Do tobacco companies have an incentive to promote harm reduction products? The role of competition


Levy, D.T., Thirlway, F., Sweanor, D.T., Liber, A.C., Sánchez-Romero, L.M., Meza, R., Douglas, C.E., Cummings, K.M. (2023). Do tobacco companies have an incentive to promote harm reduction products? The role of competition. Nicotine and Tobacco Research, 25(12), 1810-1821. doi: 10.1093/ntr/ntad014.


Background: Some cigarette companies have started to talk about replacing cigarettes with less harmful alternatives, which might include nicotine vaping products (NVPs), heated tobacco products (HTPs) and oral nicotine delivery products (ONDPs). We consider market competition as a primary driver of whether cigarette companies follow through on their stated intentions.

Methods: We focus on the behavior of cigarette companies in the US. We compare competition in the pre- and post-2012 time periods, analyze the impact of the growth in NVPs on smoking prevalence and cigarette company profits, and examine the potential future role of competition.

Results: Since 2006, consumers have broadened their use of non-combustible nicotine delivery products (NCNDPs) to include, inter alia, NVPs, HTPs and ONDPs. US cigarette companies have acquired major stakes in each of these product categories which corresponds to a period of rapidly declining adult smoking prevalence, especially among younger adults (ages 18-24 years). The shifting dynamics of the nicotine product marketplace are also reflected in cigarette company stock prices. While cigarette companies are likely to promote HTPs and ONDPs over NVPs, their incentives will be directly related to competition from independent firms, which in turn will depend on government regulation.

Conclusions: While cigarette companies will back alternatives to combusted tobacco when threatened by competition, the prospects for their lasting conversion to NCNDPs will depend on the extent of such competition, which will be influenced by government regulation of tobacco products.
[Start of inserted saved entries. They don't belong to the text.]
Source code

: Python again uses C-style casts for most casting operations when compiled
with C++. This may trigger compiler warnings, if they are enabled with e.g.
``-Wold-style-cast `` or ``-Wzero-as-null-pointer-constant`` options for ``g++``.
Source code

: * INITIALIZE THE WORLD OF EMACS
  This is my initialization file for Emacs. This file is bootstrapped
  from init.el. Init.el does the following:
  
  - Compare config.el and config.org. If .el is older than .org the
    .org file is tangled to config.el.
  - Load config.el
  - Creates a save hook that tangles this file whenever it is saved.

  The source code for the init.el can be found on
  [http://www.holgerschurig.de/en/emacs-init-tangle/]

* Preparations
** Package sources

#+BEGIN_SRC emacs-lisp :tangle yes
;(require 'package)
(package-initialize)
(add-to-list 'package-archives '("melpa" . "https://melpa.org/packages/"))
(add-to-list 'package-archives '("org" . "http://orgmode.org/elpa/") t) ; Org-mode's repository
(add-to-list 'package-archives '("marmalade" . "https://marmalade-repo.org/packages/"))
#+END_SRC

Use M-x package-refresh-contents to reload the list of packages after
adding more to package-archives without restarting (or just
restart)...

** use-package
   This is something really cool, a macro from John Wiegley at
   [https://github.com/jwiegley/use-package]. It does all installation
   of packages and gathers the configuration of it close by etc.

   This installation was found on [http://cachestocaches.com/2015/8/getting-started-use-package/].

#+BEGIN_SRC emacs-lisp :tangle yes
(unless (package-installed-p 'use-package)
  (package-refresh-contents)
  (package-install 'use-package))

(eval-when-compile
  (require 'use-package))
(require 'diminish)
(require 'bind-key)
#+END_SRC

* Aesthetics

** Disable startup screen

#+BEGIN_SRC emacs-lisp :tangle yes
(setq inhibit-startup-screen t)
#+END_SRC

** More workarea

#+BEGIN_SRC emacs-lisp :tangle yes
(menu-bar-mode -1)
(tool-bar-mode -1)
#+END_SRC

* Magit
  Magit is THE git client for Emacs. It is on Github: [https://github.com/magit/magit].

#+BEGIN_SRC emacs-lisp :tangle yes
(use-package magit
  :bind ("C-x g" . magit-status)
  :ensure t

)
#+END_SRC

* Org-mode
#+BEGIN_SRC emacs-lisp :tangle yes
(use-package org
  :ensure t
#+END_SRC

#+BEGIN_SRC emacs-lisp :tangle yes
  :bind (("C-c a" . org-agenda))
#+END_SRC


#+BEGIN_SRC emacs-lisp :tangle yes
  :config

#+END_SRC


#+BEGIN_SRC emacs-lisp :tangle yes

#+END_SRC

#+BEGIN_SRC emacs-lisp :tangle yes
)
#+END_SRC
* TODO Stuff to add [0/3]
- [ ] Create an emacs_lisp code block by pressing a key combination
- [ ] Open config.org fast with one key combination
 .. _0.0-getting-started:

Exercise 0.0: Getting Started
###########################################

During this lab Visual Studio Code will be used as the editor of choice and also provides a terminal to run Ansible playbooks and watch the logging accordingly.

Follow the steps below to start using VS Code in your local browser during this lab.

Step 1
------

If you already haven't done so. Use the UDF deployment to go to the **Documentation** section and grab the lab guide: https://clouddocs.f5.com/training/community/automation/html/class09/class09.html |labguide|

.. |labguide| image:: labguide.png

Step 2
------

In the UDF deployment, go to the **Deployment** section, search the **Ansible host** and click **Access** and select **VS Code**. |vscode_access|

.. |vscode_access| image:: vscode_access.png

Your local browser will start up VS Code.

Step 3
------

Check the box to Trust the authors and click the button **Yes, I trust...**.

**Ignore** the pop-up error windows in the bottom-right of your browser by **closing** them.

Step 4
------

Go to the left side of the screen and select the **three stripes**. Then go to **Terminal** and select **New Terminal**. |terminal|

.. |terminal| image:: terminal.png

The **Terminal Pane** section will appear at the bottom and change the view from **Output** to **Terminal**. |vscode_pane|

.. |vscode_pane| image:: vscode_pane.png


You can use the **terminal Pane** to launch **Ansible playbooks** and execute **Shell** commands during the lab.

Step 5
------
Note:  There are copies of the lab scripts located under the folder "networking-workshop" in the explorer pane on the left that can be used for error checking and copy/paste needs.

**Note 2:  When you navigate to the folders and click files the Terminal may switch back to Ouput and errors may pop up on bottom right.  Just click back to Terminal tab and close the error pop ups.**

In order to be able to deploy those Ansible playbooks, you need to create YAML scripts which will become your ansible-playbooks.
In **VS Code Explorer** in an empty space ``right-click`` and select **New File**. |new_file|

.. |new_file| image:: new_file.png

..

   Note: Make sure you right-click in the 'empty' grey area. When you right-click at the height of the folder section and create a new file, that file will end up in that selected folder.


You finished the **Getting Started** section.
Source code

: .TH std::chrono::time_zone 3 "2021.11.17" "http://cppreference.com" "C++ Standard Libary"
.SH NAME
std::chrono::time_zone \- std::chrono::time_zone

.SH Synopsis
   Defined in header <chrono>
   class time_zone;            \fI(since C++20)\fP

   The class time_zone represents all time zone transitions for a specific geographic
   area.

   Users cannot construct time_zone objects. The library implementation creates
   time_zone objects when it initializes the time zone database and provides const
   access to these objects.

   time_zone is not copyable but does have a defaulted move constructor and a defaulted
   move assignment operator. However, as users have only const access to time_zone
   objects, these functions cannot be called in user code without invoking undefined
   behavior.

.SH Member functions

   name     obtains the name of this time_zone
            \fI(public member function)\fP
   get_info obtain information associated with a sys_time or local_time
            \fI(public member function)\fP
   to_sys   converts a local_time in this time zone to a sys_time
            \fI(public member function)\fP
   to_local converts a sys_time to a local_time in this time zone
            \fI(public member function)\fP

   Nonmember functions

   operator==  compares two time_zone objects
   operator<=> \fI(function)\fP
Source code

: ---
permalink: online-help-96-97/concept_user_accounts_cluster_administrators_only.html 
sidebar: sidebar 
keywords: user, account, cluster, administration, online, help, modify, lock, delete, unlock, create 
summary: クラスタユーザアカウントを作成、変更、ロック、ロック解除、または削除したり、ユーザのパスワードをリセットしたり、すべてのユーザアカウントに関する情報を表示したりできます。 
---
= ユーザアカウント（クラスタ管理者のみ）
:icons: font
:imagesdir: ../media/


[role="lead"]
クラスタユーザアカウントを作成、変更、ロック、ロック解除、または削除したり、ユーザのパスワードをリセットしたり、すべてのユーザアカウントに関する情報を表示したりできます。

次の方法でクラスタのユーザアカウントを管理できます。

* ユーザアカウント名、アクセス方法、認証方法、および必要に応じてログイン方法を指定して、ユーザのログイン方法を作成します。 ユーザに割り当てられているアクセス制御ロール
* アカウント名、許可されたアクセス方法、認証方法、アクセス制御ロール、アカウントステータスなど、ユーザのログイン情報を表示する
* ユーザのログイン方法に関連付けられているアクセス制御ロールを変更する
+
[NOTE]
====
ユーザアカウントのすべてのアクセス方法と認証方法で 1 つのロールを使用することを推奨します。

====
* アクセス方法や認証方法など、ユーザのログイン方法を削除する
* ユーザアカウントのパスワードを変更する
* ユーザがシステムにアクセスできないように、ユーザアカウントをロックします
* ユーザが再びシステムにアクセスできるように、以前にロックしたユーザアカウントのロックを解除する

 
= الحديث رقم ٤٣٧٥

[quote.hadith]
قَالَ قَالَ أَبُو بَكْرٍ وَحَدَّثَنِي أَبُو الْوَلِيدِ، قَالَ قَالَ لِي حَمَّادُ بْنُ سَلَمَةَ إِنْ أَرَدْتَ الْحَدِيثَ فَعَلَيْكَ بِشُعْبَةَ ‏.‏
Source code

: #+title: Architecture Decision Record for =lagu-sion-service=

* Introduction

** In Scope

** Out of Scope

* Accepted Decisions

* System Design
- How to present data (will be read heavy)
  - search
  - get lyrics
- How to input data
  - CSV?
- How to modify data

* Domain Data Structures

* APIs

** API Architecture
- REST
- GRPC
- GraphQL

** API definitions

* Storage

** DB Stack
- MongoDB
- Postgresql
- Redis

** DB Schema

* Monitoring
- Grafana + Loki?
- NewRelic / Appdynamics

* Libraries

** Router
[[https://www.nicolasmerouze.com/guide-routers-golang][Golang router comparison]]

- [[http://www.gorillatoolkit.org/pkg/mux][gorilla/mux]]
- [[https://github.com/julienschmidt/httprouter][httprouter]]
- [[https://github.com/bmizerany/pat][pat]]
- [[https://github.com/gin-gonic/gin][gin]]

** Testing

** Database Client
Implications: Regulations that limit competition from independent firms while also protecting cigarette company profits risk slowing or even reversing recent declines in smoking, especially among youth and young adults. Regulations that reduce the appeal and addictiveness of combusted tobacco products, such as higher cigarette taxes or a reduced nicotine standard, will encourage smokers to quit and/or switch to less harmful non-combusted forms of tobacco. The regulation of non-combustible nicotine delivery products and cigarettes should be proportionate to their relative risks, so that smokers have incentives to switch from combustibles to safer alternatives, and cigarette companies have incentives to promote safer products.